> _Problem details_
Copy the following lines word for word and leave out the pictures.

+++ Data below

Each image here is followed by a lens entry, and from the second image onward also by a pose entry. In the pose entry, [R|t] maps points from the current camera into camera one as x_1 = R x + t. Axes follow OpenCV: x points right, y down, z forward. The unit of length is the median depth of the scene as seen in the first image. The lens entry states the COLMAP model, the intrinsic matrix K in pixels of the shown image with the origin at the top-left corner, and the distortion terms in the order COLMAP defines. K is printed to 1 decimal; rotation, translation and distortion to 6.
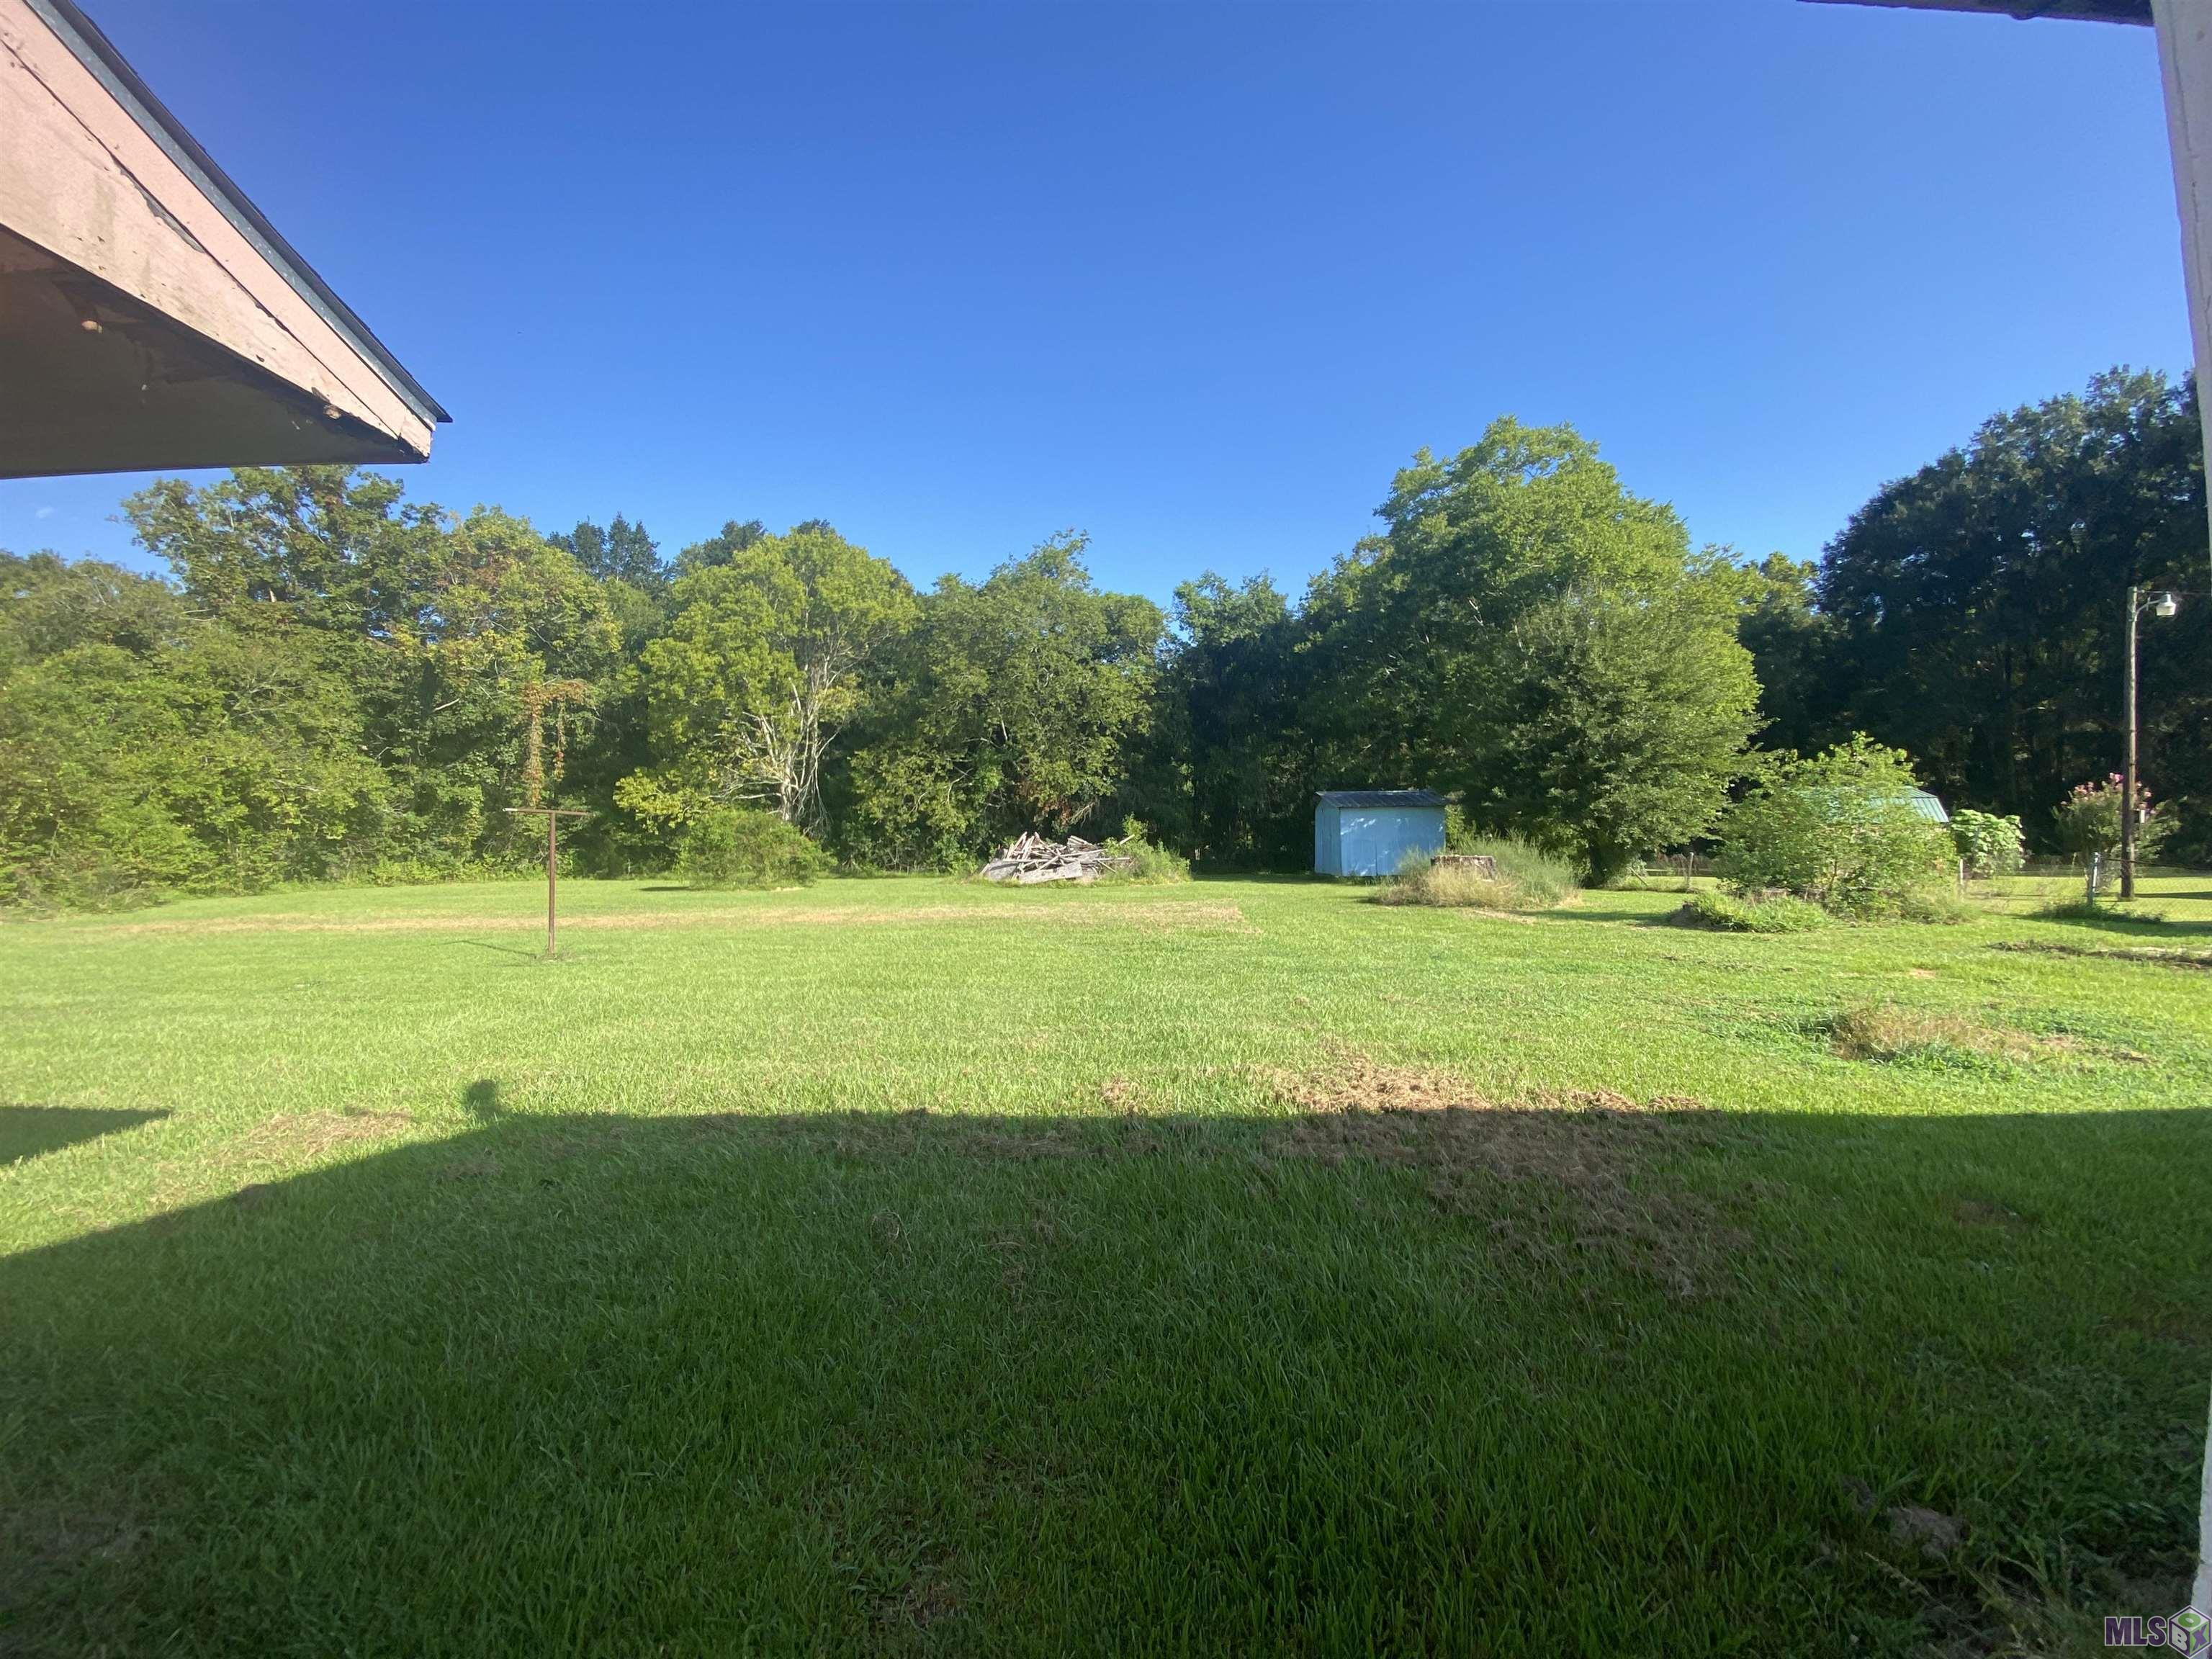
lens RADIAL K [[907.5, 0, 1090.8], [0, 907.5, 838.9], [0, 0, 1]] dist [-0.000563, -0.000837]
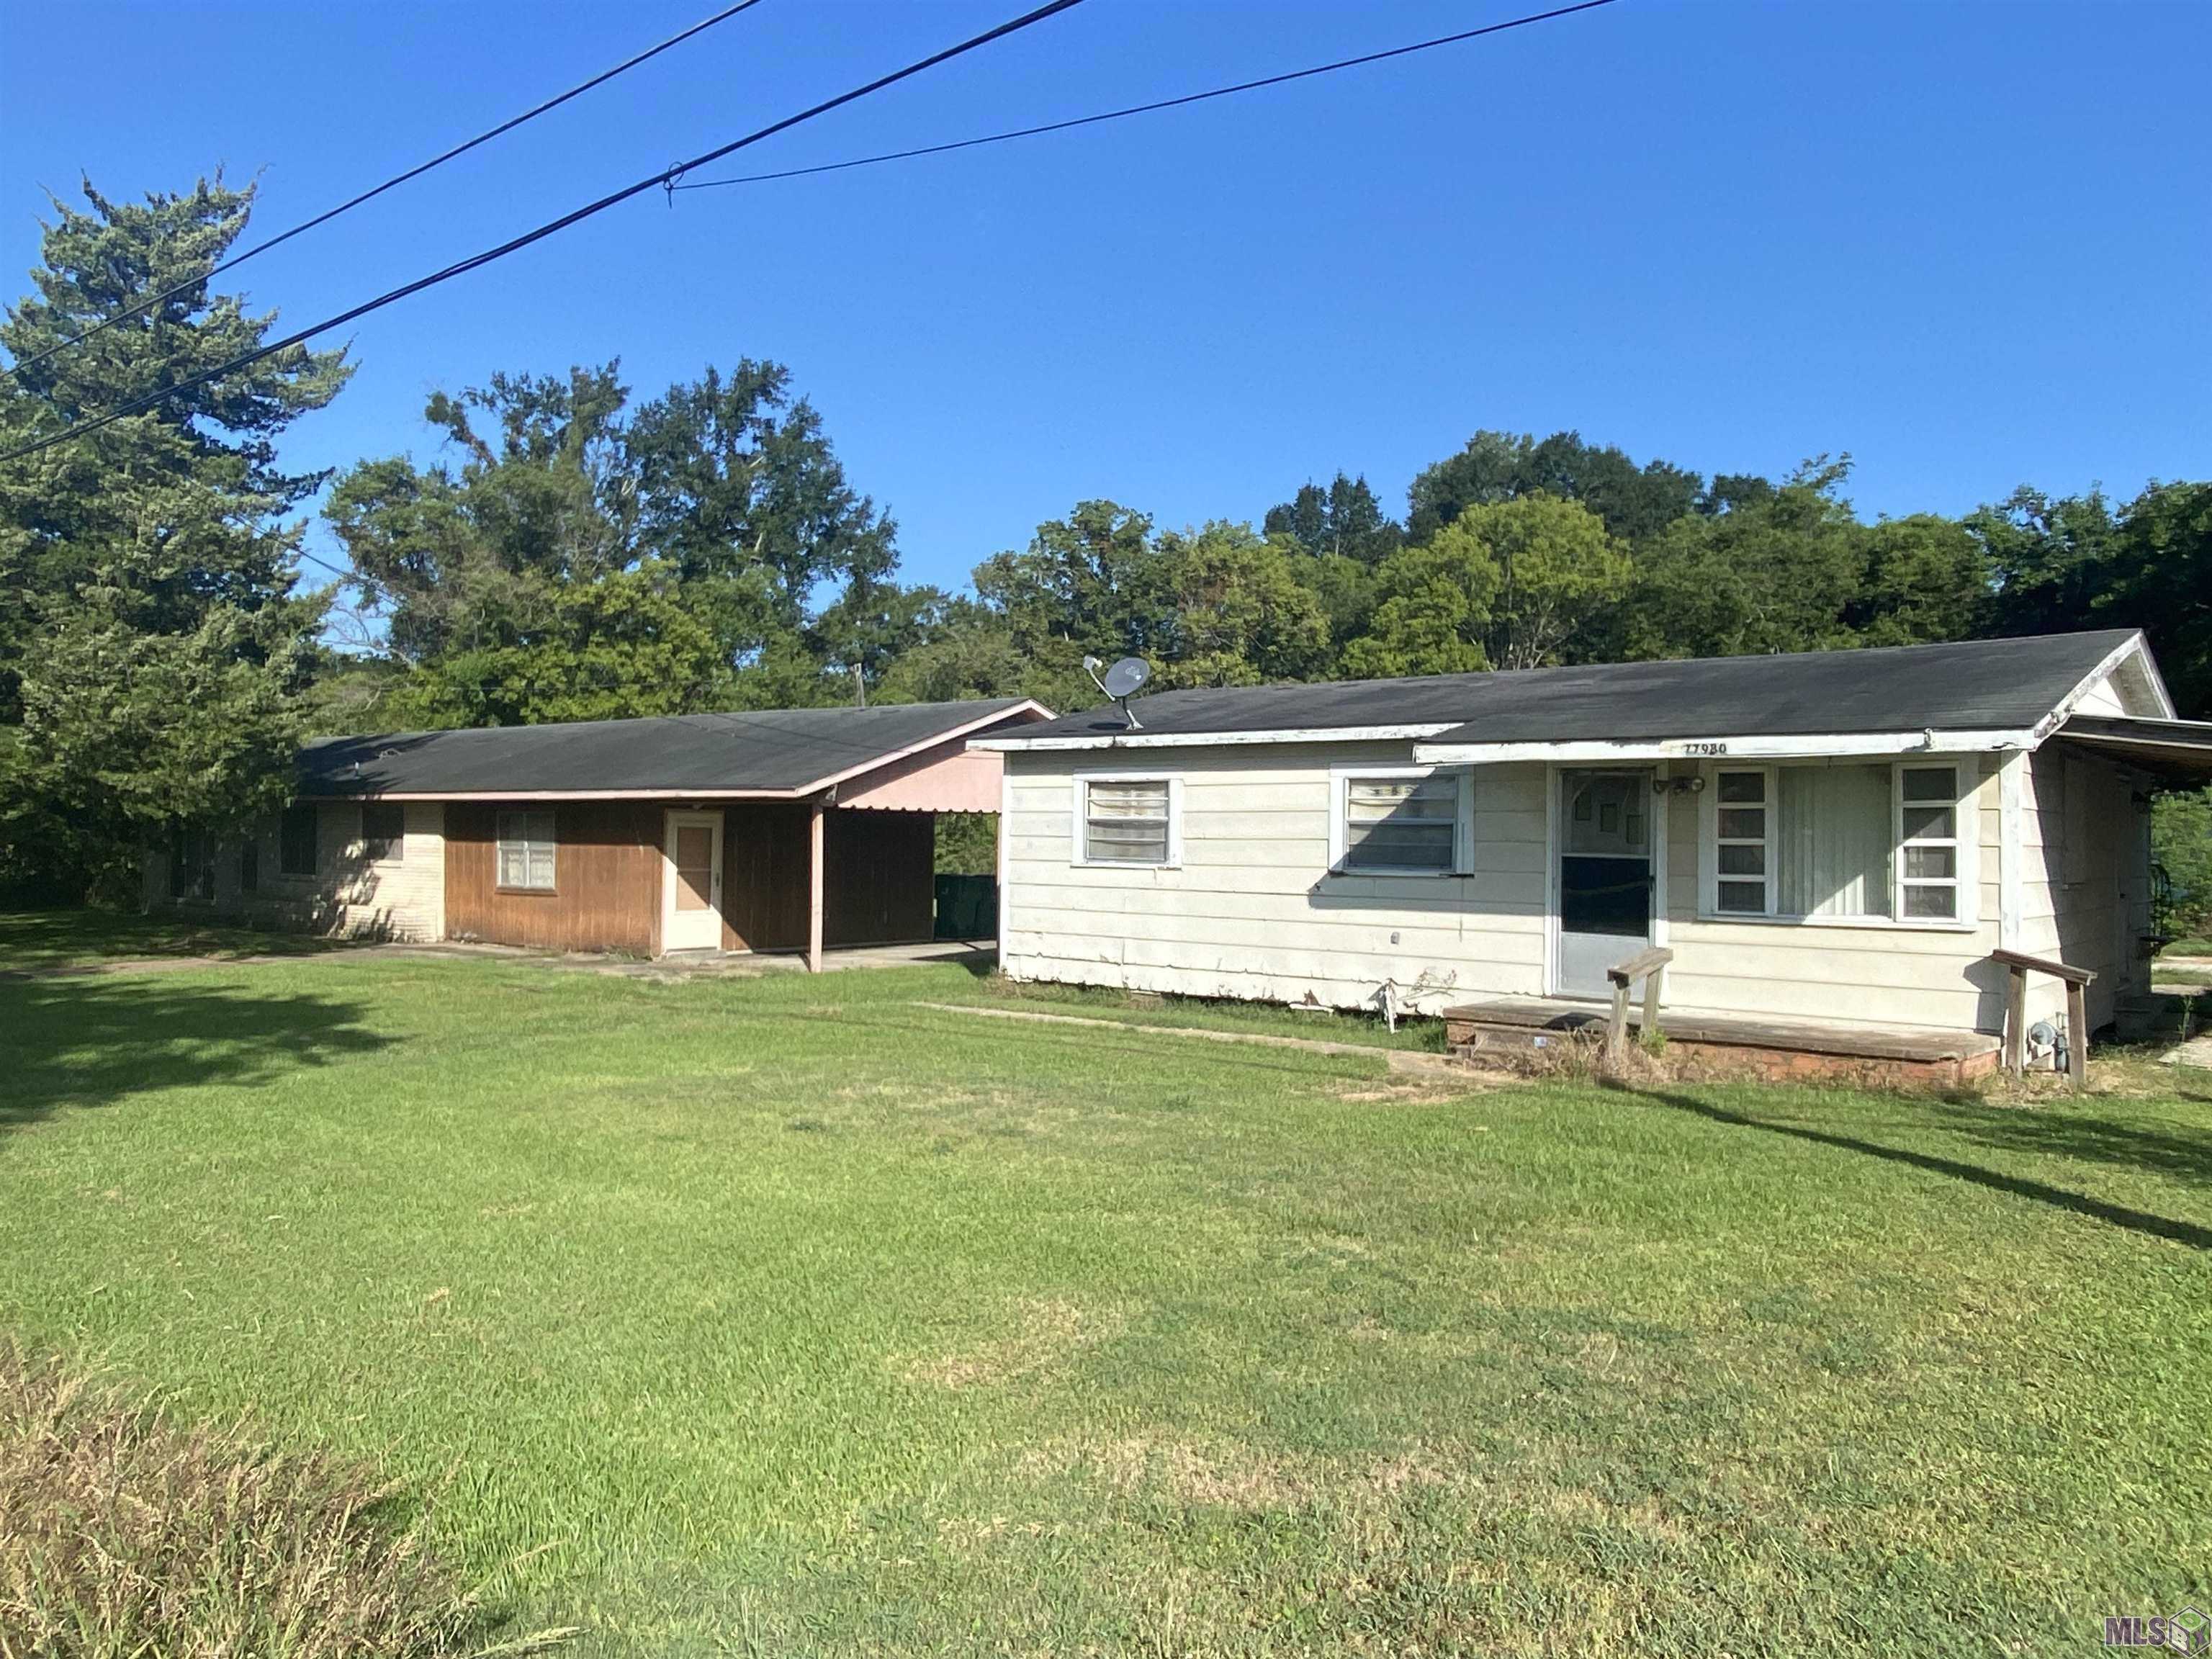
lens RADIAL K [[1550.1, 0, 1105.3], [0, 1550.1, 825.7], [0, 0, 1]] dist [0.010523, 0.002533]
pose [[0.787067, 0.006163, -0.616837, 0.360558], [0.000791, 0.999939, 0.010999, -0.033812], [0.616867, -0.009145, 0.787014, -0.518827]]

++++++

> _Answer below_
Each image here is followed by a lens entry, and from the second image onward also by a pose entry. In the pose entry, [R|t] maps points from the current camera into camera one as x_1 = R x + t. Axes follow OpenCV: x points right, y down, z forward. The unit of length is the median depth of the scene as seen in the first image. The lens entry states the COLMAP model, the intrinsic matrix K in pixels of the shown image with the origin at the top-left corner, and the distortion terms in the order COLMAP defines. K is printed to 1 decimal; rotation, translation and distortion to 6.
lens RADIAL K [[907.5, 0, 1090.8], [0, 907.5, 838.9], [0, 0, 1]] dist [-0.000563, -0.000837]
lens RADIAL K [[1550.1, 0, 1105.3], [0, 1550.1, 825.7], [0, 0, 1]] dist [0.010523, 0.002533]
pose [[0.787067, 0.006163, -0.616837, 0.360558], [0.000791, 0.999939, 0.010999, -0.033812], [0.616867, -0.009145, 0.787014, -0.518827]]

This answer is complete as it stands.